Smart working amico dell’ambiente. Uno studio: riduce le emissioni

Una prospettiva promettente: se l’Italia continuasse a ricorrere allo smart working, potrebbe ottenere un risparmio di CO2: un totale di 8,7 megatonnellate l’anno, l’equivalente di 60 milioni di voli Londra-Berlino. Questo è quanto emerge da uno studio di Carbon Trust, associazione no-profit istituita nel 2001 per aiutare le Organizzazioni a ridurre il loro impatto ambientale e commissionato dal Vodafone Institute for Society and Communication, il think-tank europeo del Gruppo Vodafone. Il report, condotto in Repubblica Ceca, Germania, Italia, Spagna, Svezia e Regno Unito, analizza la quantità di emissioni di carbonio risparmiate grazie al lavoro da remoto prima, durante e dopo la pandemia.

Per l’Italia, i dati analizzati porterebbero a calcolare che in futuro il 36% dei lavoratori potrebbe svolgere da remoto il proprio lavoro (circa 8,23 milioni di posti di lavoro) e che le persone in media lavoreranno da casa circa due giorni alla settimana, in linea con l’analisi condotta dall’Osservatorio Smart Working del Politecnico di Milano che aveva verificato un aumento del numero dei lavoratori da remoto in Italia durante la fase acuta dell’emergenza pandemica da Covid-19, giunto fino a 6,58 milioni. Ciascun lavoratore, secondo la ricerca, ha operato da remoto in media 2,7 giorni a settimana, il che si è tradotto in un risparmio di emissioni di carbonio di 1,861 kg CO2 equivalenti per ciascuno.

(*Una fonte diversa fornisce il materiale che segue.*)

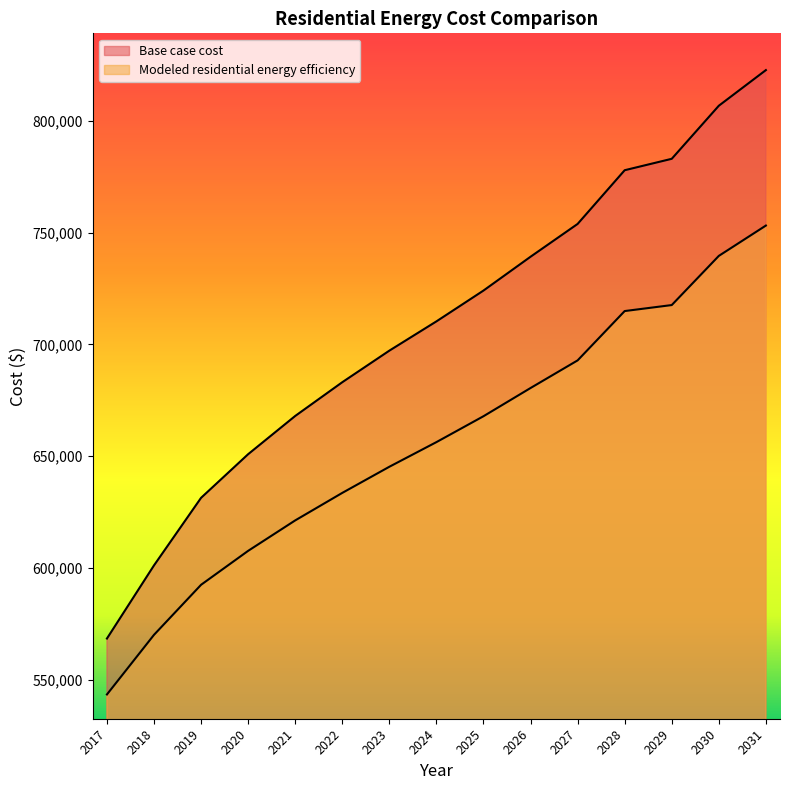

True or false: Modeled residential energy efficiency and Base case cost cross at least once.

False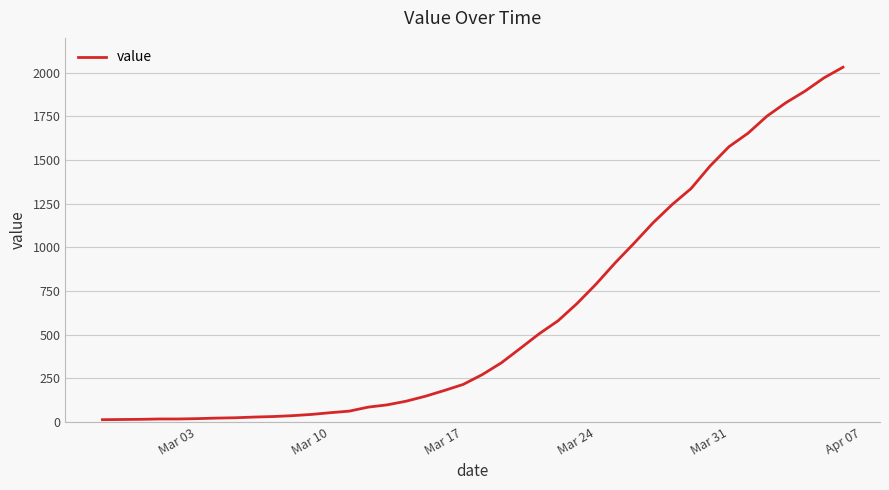

Is this an area chart (filled region under the line)?

No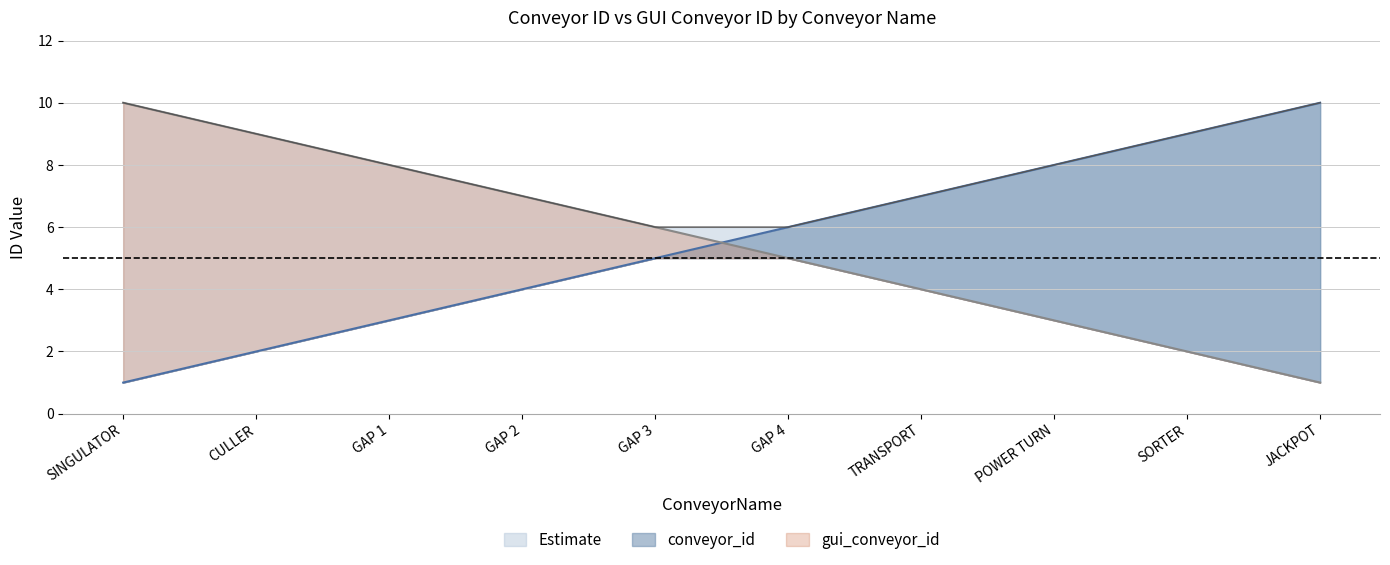

What is the minimum value for gui_conveyor_id?

1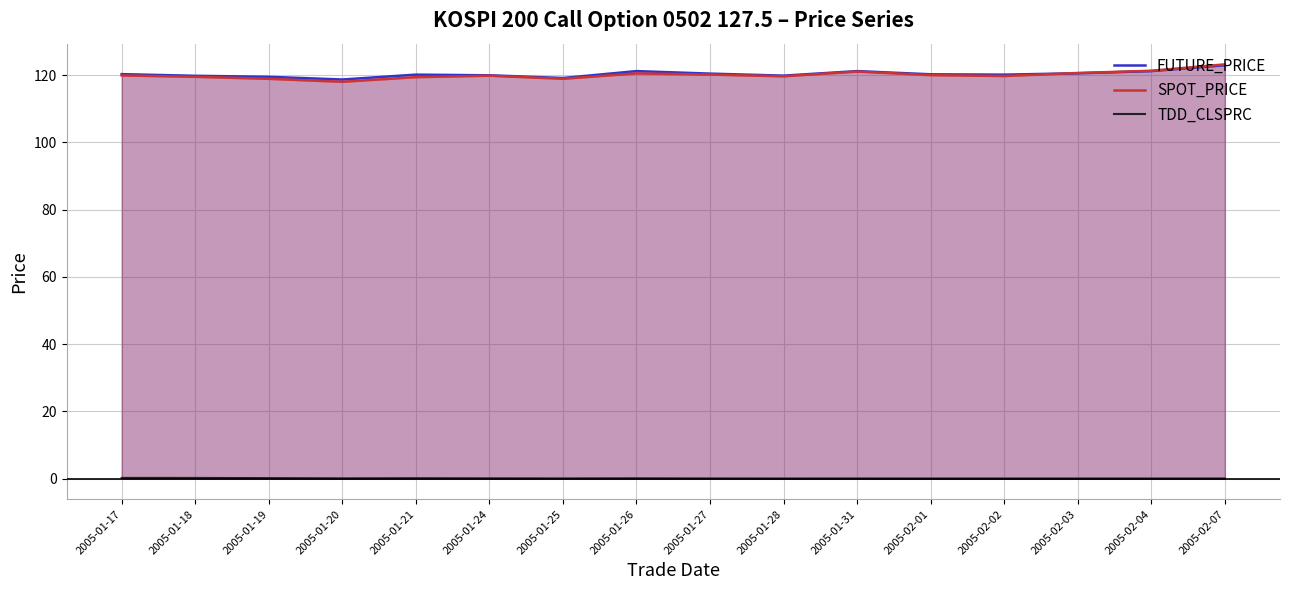

Which label corresponds to the largest value in the chart?

2005-02-07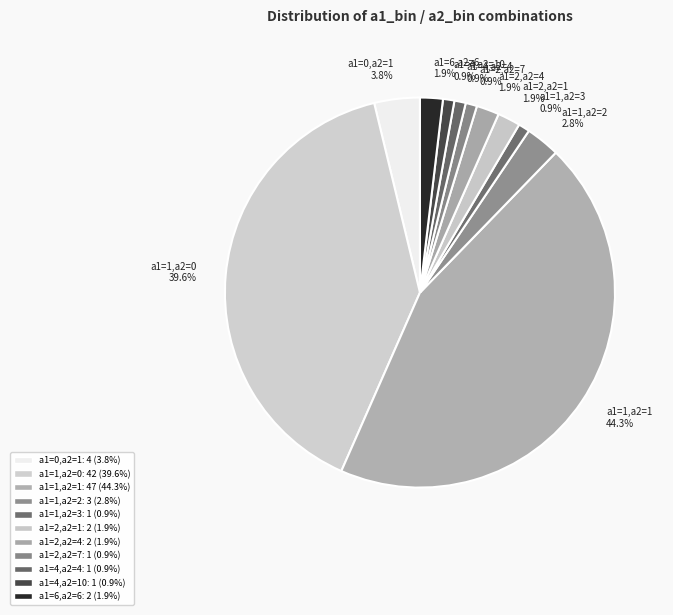

To the nearest percent, what is the combined percentage of a1=1,a2=1 and a1=4,a2=4?

45%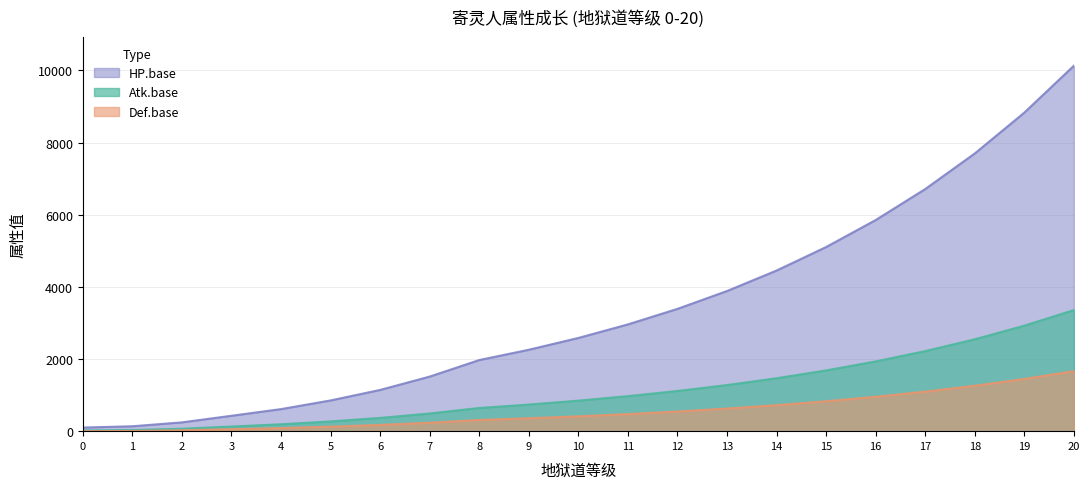

What value does the Def.base series have at 11?

473.8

«Il rapporto – ha spiegato Andie Stephens, associate director di Carbon Trust – mostra che mentre il lavoro da casa offre un grande potenziale per il risparmio di carbonio, è importante comprendere le sfumature regionali e i modelli di lavoro e identificare le inefficienze che aumentano i consumi al fine di creare scenari di risparmio effettivi. Per realizzare pienamente i benefici ambientali a lungo termine di un aumento dei modelli di lavoro ibridi in futuro, dobbiamo assicurarci di adottare approcci diversi anche fuori casa. In caso contrario, gli uffici che operano a piena domanda di energia pur essendo occupati solo a metà o i sistemi di trasporto che non sono in grado di rispondere all’evoluzione della domanda potrebbero portare a un aumento complessivo delle emissioni di Co2 equivalenti».